La sensación en el entorno tico es que el equipo nunca encontró una identidad sólida ni una idea de juego consistente bajo el mando de Herrera, quien deja al país sin Mundial, sin proyecto y con muchas dudas por resolver.

La federación comunicó la decisión con un breve mensaje: “Miguel Herrera deja de ser el director técnico de la Selección Mayor de Costa Rica junto con su cuerpo técnico”. Una frase corta para una fractura profunda.
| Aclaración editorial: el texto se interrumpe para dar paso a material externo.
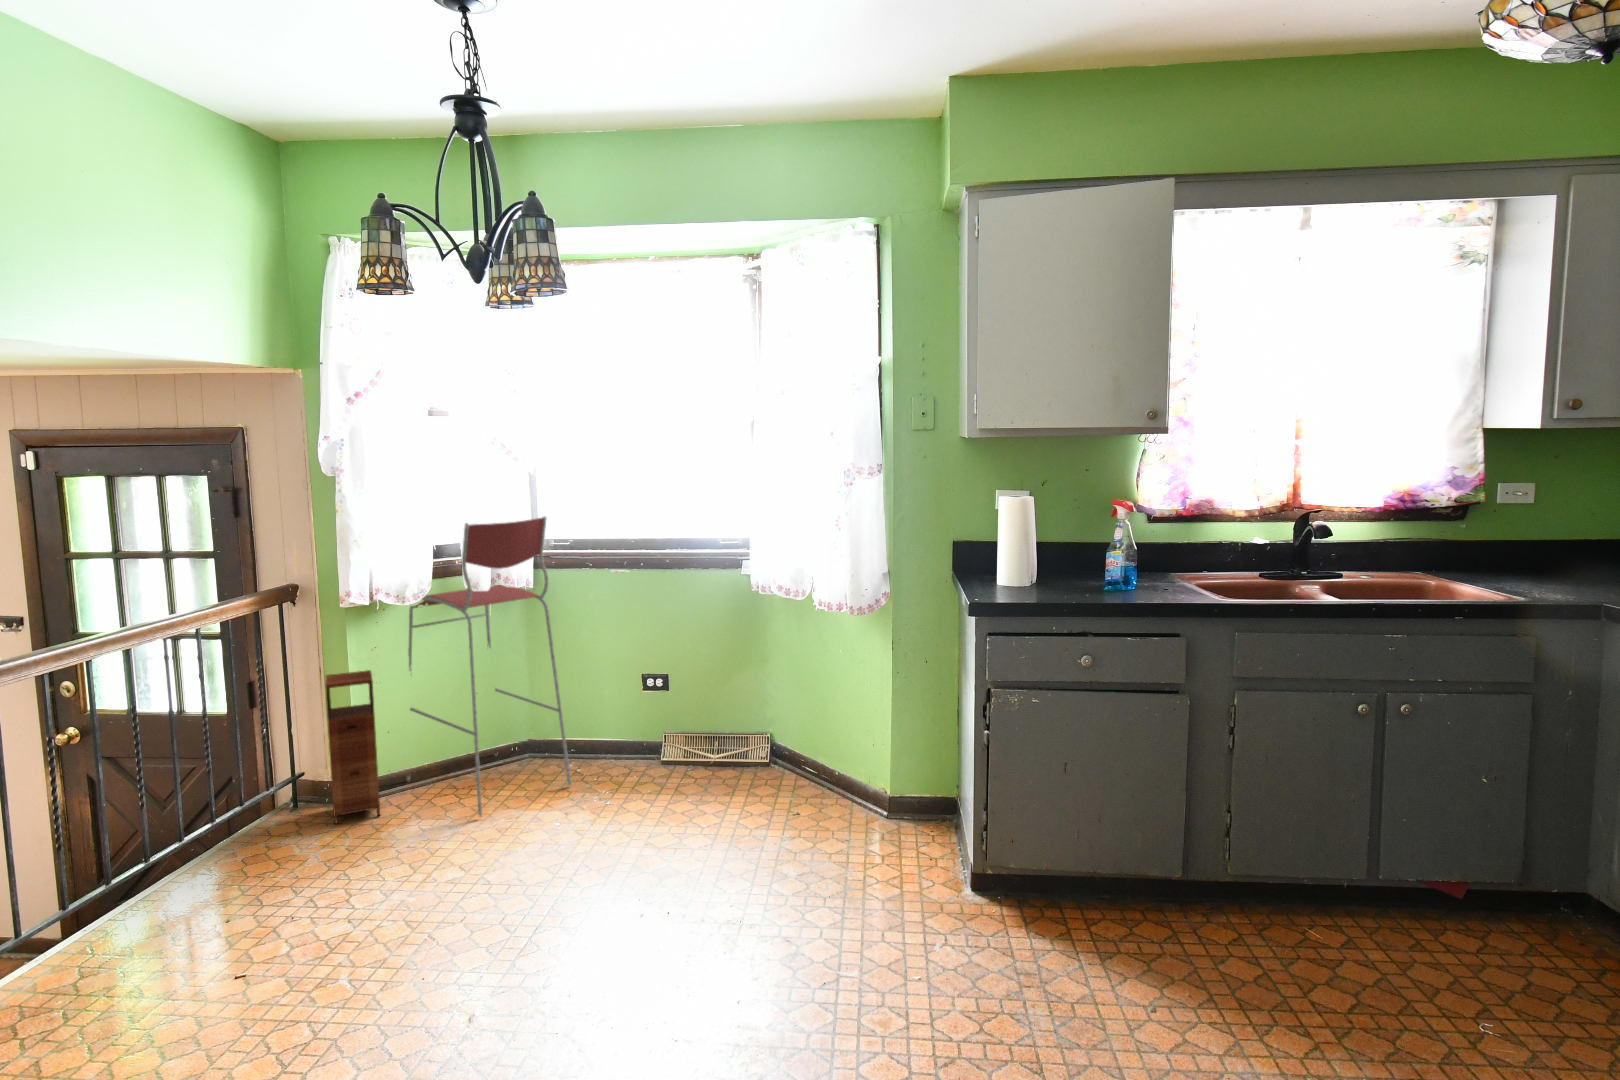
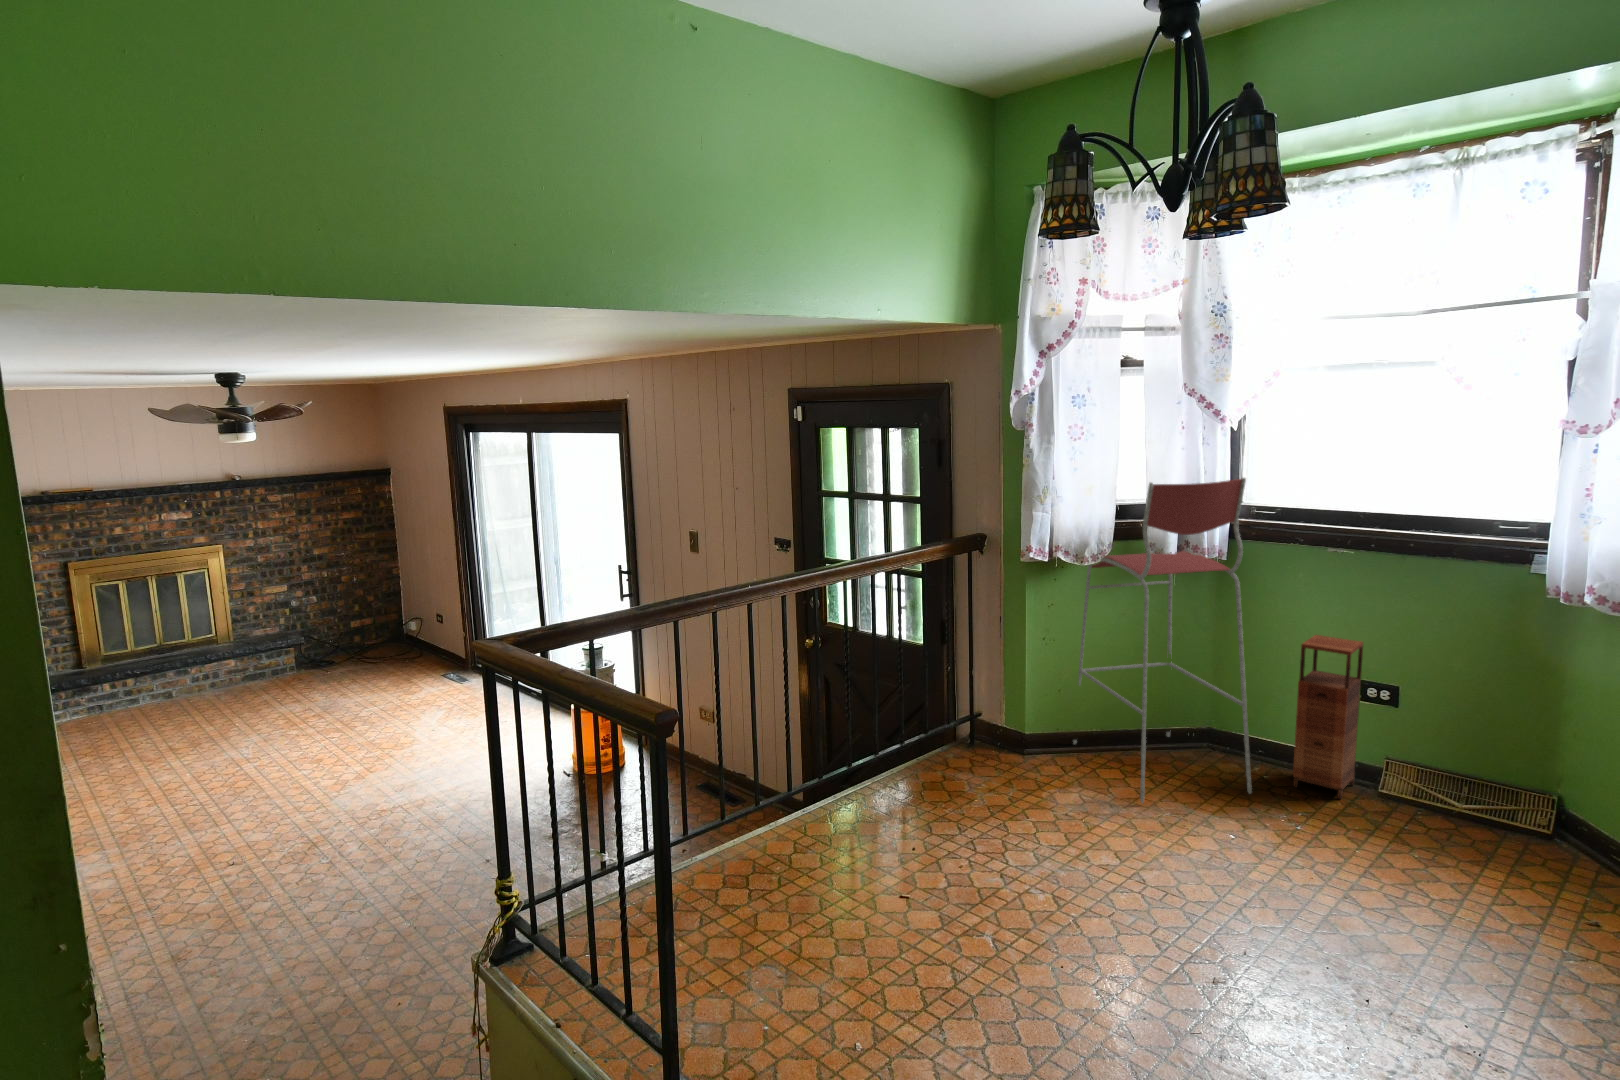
storage cabinet: present [325,670,380,824] -> present [1293,635,1363,799]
El Comité Ejecutivo iniciará en los próximos días el análisis de candidatos para encaminar un proyecto que debe recomponerse de inmediato, pensando ya en las próximas fechas FIFA y, sobre todo, en el proceso rumbo al Mundial 2030.

La Tricolor queda herida, pero no derrotada. El desafío, ahora, será reconstruirse desde la autocrítica, devolver confianza a una afición golpeada y encontrar un líder capaz de encender nuevamente la esperanza.